Our interviews and our experience suggest that wealth managers are struggling to rationalize the demands of a constantly-changing environment against the need to maintain a clear vision and momentum.
Our interviews highlight the ongoing challenge managers face as they balance growth ambitions against risk management. While risk considerations must remain front and center – digitalization can help private banks and wealth management organizations reduce regulatory risk and improve overall compliance. For example, our global survey of investment management CEOs shows that more than half (51 percent) are already using predictive analytics to improve their risk management. And a growing number are starting to use audio and electronic surveillance technologies to improve compliance.
“There is a massive shift in capital underway and digital will need to play a role in helping us keep these assets as they shift from one generation to the next,” noted one American executive. “But that is driving significant pressure to quickly deliver new technologies such as robo-investing and adjust our plans as the market changes.”

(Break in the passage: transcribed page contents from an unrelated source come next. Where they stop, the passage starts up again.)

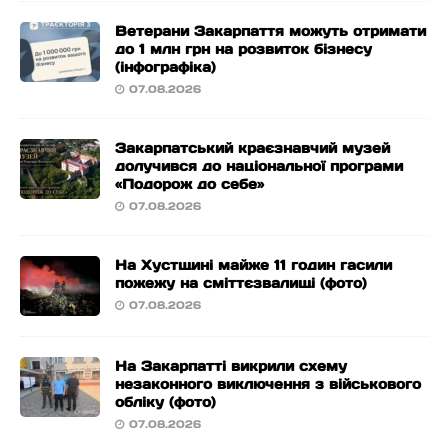
Ветерани Закарпаття можуть отримати
до 1 млн грн на розвиток бізнесу
(інфографіка)
07.08.2026
Закарпатський краєзнавчий музей
долучився до національної програми
«Подорож до себе»
07.08.2026
На Хустщині майже 11 годин гасили
пожежу на сміттєзвалищі (фото)
07.08.2026
На Закарпатті викрили схему
незаконного виключення з військового
обліку (фото)
07.08.2026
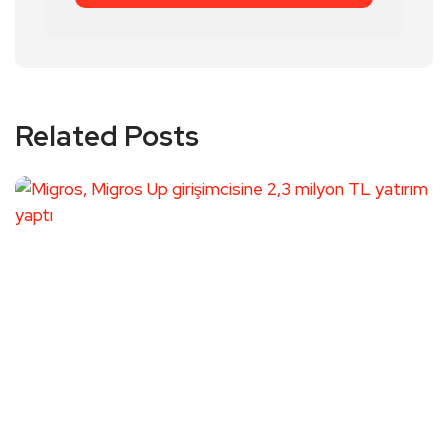
Related Posts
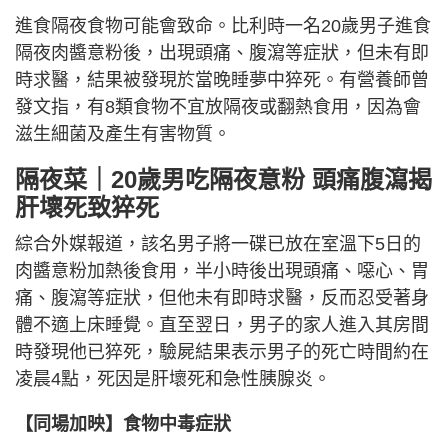
進食隔夜食物可能會致命。比利時一名20歲男子進食
隔夜肉醬意粉後，出現頭痛、腹瀉等症狀，但未有即
時求醫，結果被發現於當晚睡夢中猝死。有營養師曾
發文指，有8類食物不宜放隔夜或翻熱食用，因為會
滋生細菌及產生有害物質。
隔夜菜｜20歲男吃隔夜意粉 頭痛腹瀉揭
肝壞死致猝死
綜合外媒報道，該名男子將一碟已放在室溫下5日的
肉醬意粉加熱後食用，半小時後出現頭痛、噁心、胃
痛、腹瀉等症狀，但他未有即時求醫，反而忍受著身
體不適上床睡覺。直至翌日，男子的家人進入其房間
時發現他已猝死，驗屍結果表示男子的死亡時間約在
凌晨4點，死因是肝壞死和急性胰腺炎。
【同場加映】食物中毒症狀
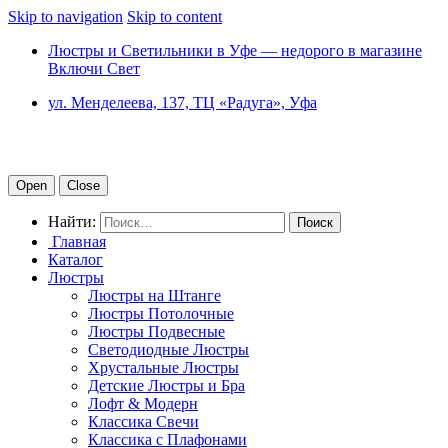
Skip to navigation
Skip to content
Люстры и Светильники в Уфе — недорого в магазине
Включи Свет
ул. Менделеева, 137, ТЦ «Радуга», Уфа
Open
Close
Найти:
Главная
Каталог
Люстры
Люстры на Штанге
Люстры Потолочные
Люстры Подвесные
Светодиодные Люстры
Хрустальные Люстры
Детские Люстры и Бра
Лофт & Модерн
Классика Свечи
Классика с Плафонами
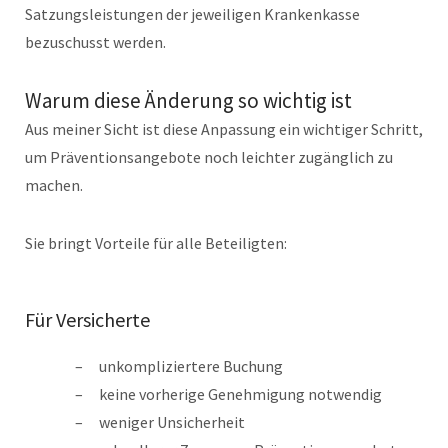
Satzungsleistungen der jeweiligen Krankenkasse
bezuschusst werden.
Warum diese Änderung so wichtig ist
Aus meiner Sicht ist diese Anpassung ein wichtiger Schritt,
um Präventionsangebote noch leichter zugänglich zu
machen.
Sie bringt Vorteile für alle Beteiligten:
Für Versicherte
unkompliziertere Buchung
keine vorherige Genehmigung notwendig
weniger Unsicherheit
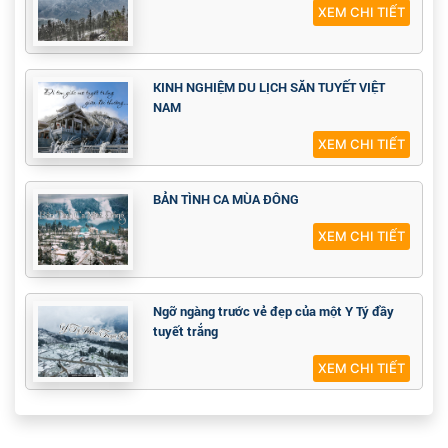
XEM CHI TIẾT
KINH NGHIỆM DU LỊCH SĂN TUYẾT VIỆT
NAM
XEM CHI TIẾT
BẢN TÌNH CA MÙA ĐÔNG
XEM CHI TIẾT
Ngỡ ngàng trước vẻ đẹp của một Y Tý đầy
tuyết trắng
XEM CHI TIẾT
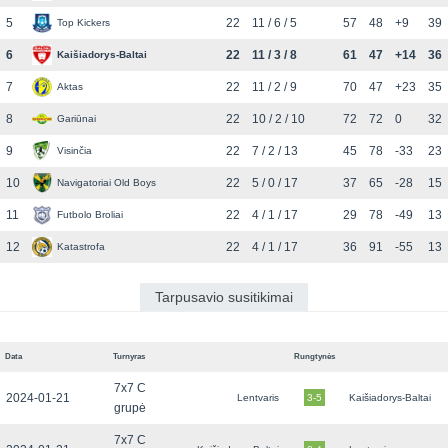
5
22
11 / 6 / 5
57
48
+9
39
Top Kickers
6
22
11 / 3 / 8
61
47
+14
36
Kaišiadorys-Baltai
7
22
11 / 2 / 9
70
47
+23
35
Aktas
8
22
10 / 2 / 10
72
72
0
32
Gariūnai
9
22
7 / 2 / 13
45
78
-33
23
Visinčia
10
22
5 / 0 / 17
37
65
-28
15
Navigatoriai Old Boys
11
22
4 / 1 / 17
29
78
-49
13
Futbolo Broliai
12
22
4 / 1 / 17
36
91
-55
13
Katastrofa
Tarpusavio susitikimai
Data
Turnyras
Rungtynės
7x7 C
2024-01-21
Lentvaris
3-5
Kaišiadorys-Baltai
grupė
7x7 C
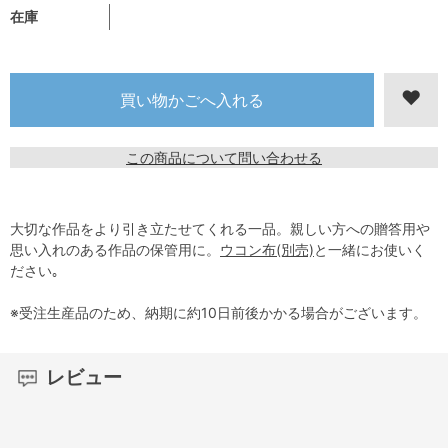
在庫
この商品について問い合わせる
大切な作品をより引き立たせてくれる一品。親しい方への贈答用や
思い入れのある作品の保管用に。
ウコン布(別売)
と一緒にお使いく
ださい｡
※受注生産品のため、納期に約10日前後かかる場合がございます。
レビュー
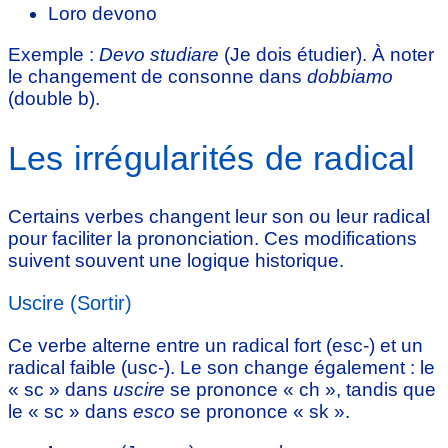
Loro devono
Exemple :
Devo studiare
(Je dois étudier). À noter
le changement de consonne dans
dobbiamo
(double b).
Les irrégularités de radical
Certains verbes changent leur son ou leur radical
pour faciliter la prononciation. Ces modifications
suivent souvent une logique historique.
Uscire (Sortir)
Ce verbe alterne entre un radical fort (esc-) et un
radical faible (usc-). Le son change également : le
« sc » dans
uscire
se prononce « ch », tandis que
le « sc » dans
esco
se prononce « sk ».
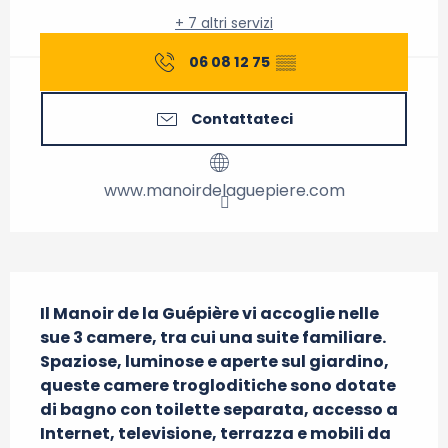
+ 7 altri servizi
06 08 12 75
▒▒
Contattateci
www.manoirdelaguepiere.com
Descrizione
Il Manoir de la Guépière vi accoglie nelle 
sue 3 camere, tra cui una suite familiare. 
Spaziose, luminose e aperte sul giardino, 
queste camere trogloditiche sono dotate 
di bagno con toilette separata, accesso a 
Internet, televisione, terrazza e mobili da 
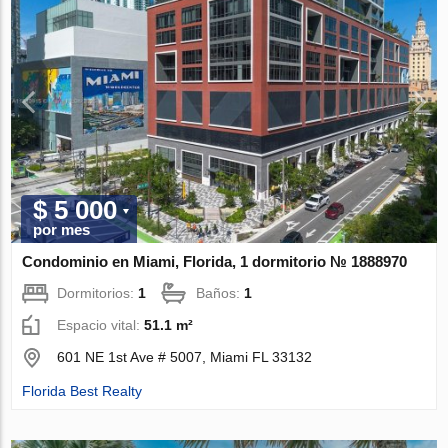
$ 5 000
por mes
Condominio en Miami, Florida, 1 dormitorio № 1888970
Dormitorios:
1
Baños:
1
Espacio vital:
51.1 m²
601 NE 1st Ave # 5007, Miami FL 33132
Florida Best Realty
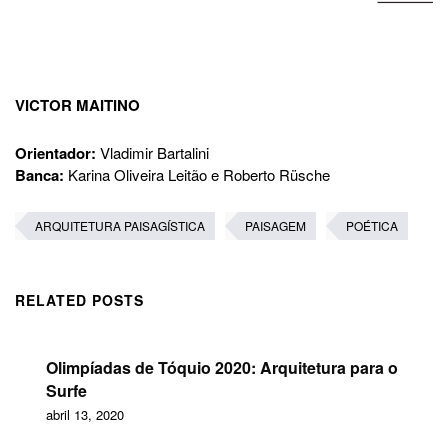
VICTOR MAITINO
Orientador:
Vladimir Bartalini
Banca:
Karina Oliveira Leitão e Roberto Rüsche
ARQUITETURA PAISAGÍSTICA
PAISAGEM
POÉTICA
RELATED POSTS
Olimpíadas de Tóquio 2020: Arquitetura para o
Surfe
abril 13, 2020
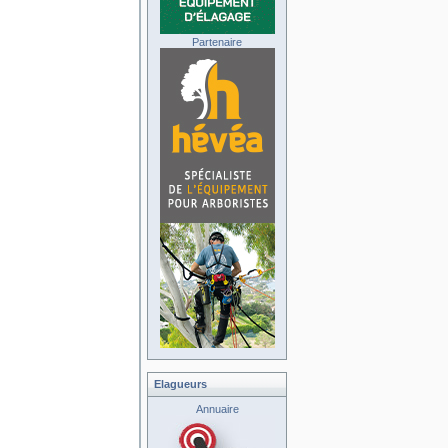
Partenaire
Elagueurs
Annuaire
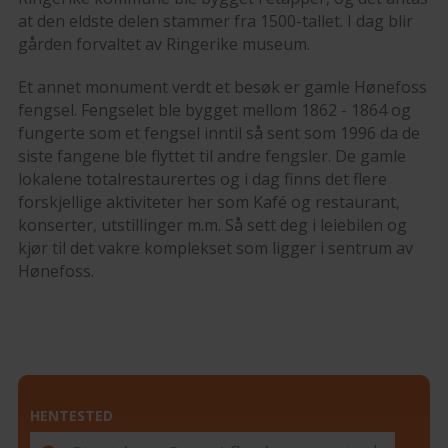
at den eldste delen stammer fra 1500-tallet. I dag blir
gården forvaltet av Ringerike museum.
Et annet monument verdt et besøk er gamle Hønefoss
fengsel. Fengselet ble bygget mellom 1862 - 1864 og
fungerte som et fengsel inntil så sent som 1996 da de
siste fangene ble flyttet til andre fengsler. De gamle
lokalene totalrestaurertes og i dag finns det flere
forskjellige aktiviteter her som Kafé og restaurant,
konserter, utstillinger m.m. Så sett deg i leiebilen og
kjør til det vakre komplekset som ligger i sentrum av
Hønefoss.
HENTESTED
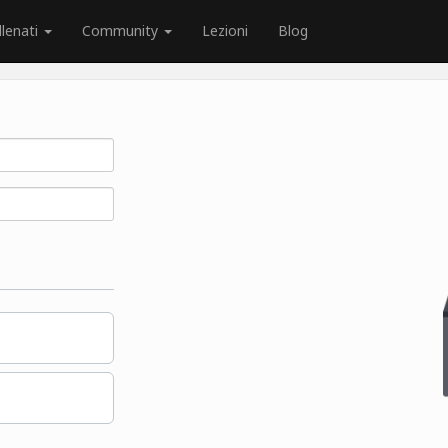
llenati
Community
Lezioni
Blog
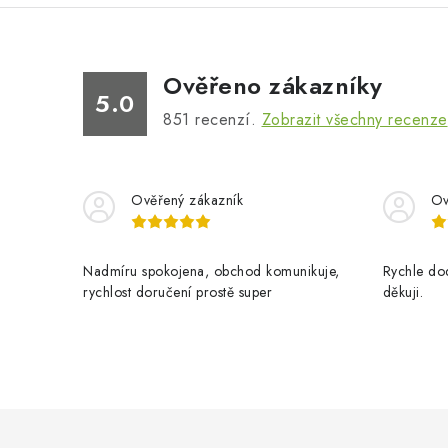
Ověřeno zákazníky
5.0
851
recenzí.
Zobrazit všechny recenze
Ověřený zákazník
Ov
Nadmíru spokojena, obchod komunikuje,
Rychle dod
rychlost doručení prostě super
děkuji.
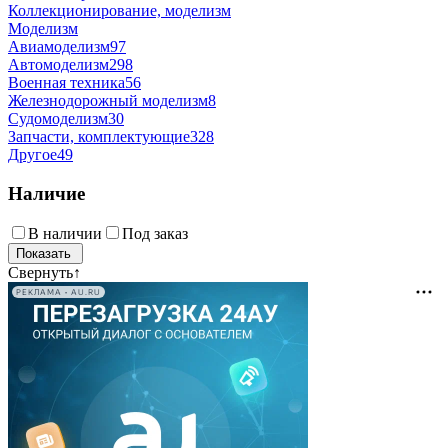
Коллекционирование, моделизм
Моделизм
Авиамоделизм
97
Автомоделизм
298
Военная техника
56
Железнодорожный моделизм
8
Судомоделизм
30
Запчасти, комплектующие
328
Другое
49
Наличие
В наличии
Под заказ
Свернуть
↑
РЕКЛАМА • AU.RU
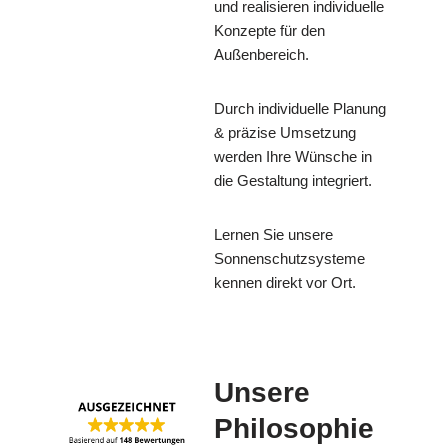
und realisieren individuelle
Konzepte für den
Außenbereich.
Durch individuelle Planung
& präzise Umsetzung
werden Ihre Wünsche in
die Gestaltung integriert.
Lernen Sie unsere
Sonnenschutzsysteme
kennen direkt vor Ort.
Unsere
Philosophie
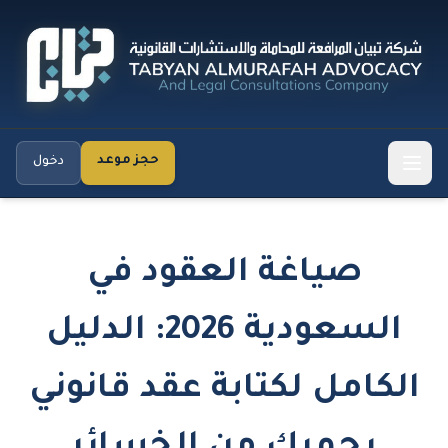
حجز موعد
دخول
صياغة العقود في
السعودية 2026: الدليل
الكامل لكتابة عقد قانوني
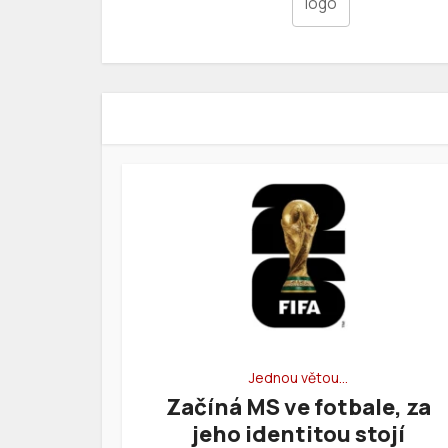
logo
Jednou větou…
Začíná MS ve fotbale, za
jeho identitou stojí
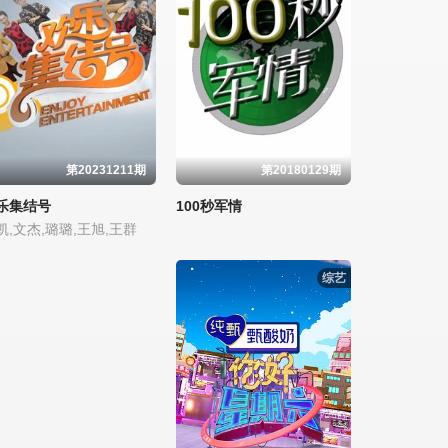
第20231211期
第20180129期
乐集结号
100秒军情
凯,文杰,璐璐,王旭,王群
综艺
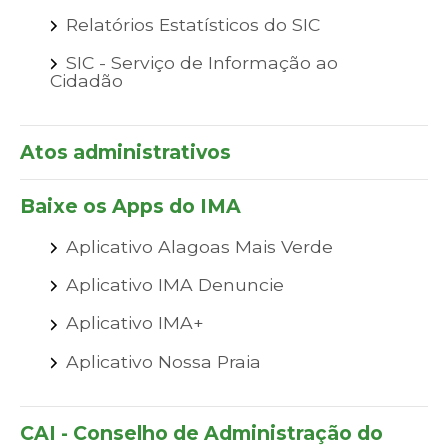
Relatórios Estatísticos do SIC
SIC - Serviço de Informação ao
Cidadão
Atos administrativos
Baixe os Apps do IMA
Aplicativo Alagoas Mais Verde
Aplicativo IMA Denuncie
Aplicativo IMA+
Aplicativo Nossa Praia
CAI - Conselho de Administração do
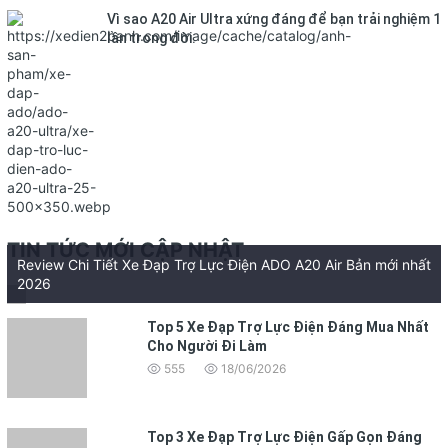
Vì sao A20 Air Ultra xứng đáng để bạn trải nghiệm 1
lần trong đời.
TIN TỨC MỚI CẬP NHẬT
Review Chi Tiết Xe Đạp Trợ Lực Điện ADO A20 Air Bản mới nhất
2026
Top 5 Xe Đạp Trợ Lực Điện Đáng Mua Nhất
Cho Người Đi Làm
555
18/06/2026
Top 3 Xe Đạp Trợ Lực Điện Gấp Gọn Đáng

Our experience indicates that sustainable growth in the sector will require organizations to take a more holistic view of changing client demographics to ensure that their long-term vision for digital is flexible enough to respond to the needs of emerging segments.
According to a global survey of more than 70 investment management CEOs, understanding the demands of Millennials is a clear challenge. In fact, 92 percent say they are concerned or very concerned about their ability to understand this segment and their differing needs.
Many managers face massive challenges overcoming organizational and some admit that cultural inertia – sometimes fear – is slowing digital progress internally. According to CEOs, driving an innovative culture may be one of the most important aspects of encouraging innovation. And more than half (51 percent) say that their success in innovation depends on management’s innovation acumen.
“There are certainly still senior individuals who believe that nothing will change as a result of digital and are resistant to the agenda. So we’re thinking about the broader enablers of digitalization: How will we work in a digital world? How will we differentiate between failure and learning? How will we operate across silos? We need to answer these questions if we want to convince our employees and shift our culture,” suggested one European-based respondent.
No matter what segment of the market you focus on, digital will matter. It is clear that, for those focused on the mass affluent, digital will become a key differentiator and channel. But digital will also matter to high net worth and ultra high net worth segments. In fact, our experience suggests that the wealthy may have significant expectations for mobile and digital access to their assets.
The key will be in understanding what digital offerings, services and products matter to each client segment and then tailoring an approach that delivers on that experience expectation while simultaneously reducing costs, complexity and client pain points.
Wealth managers may want to think carefully about what information they are gathering during their KYC and client onboarding to ensure they have a clear understanding of each client’s needs and expectations.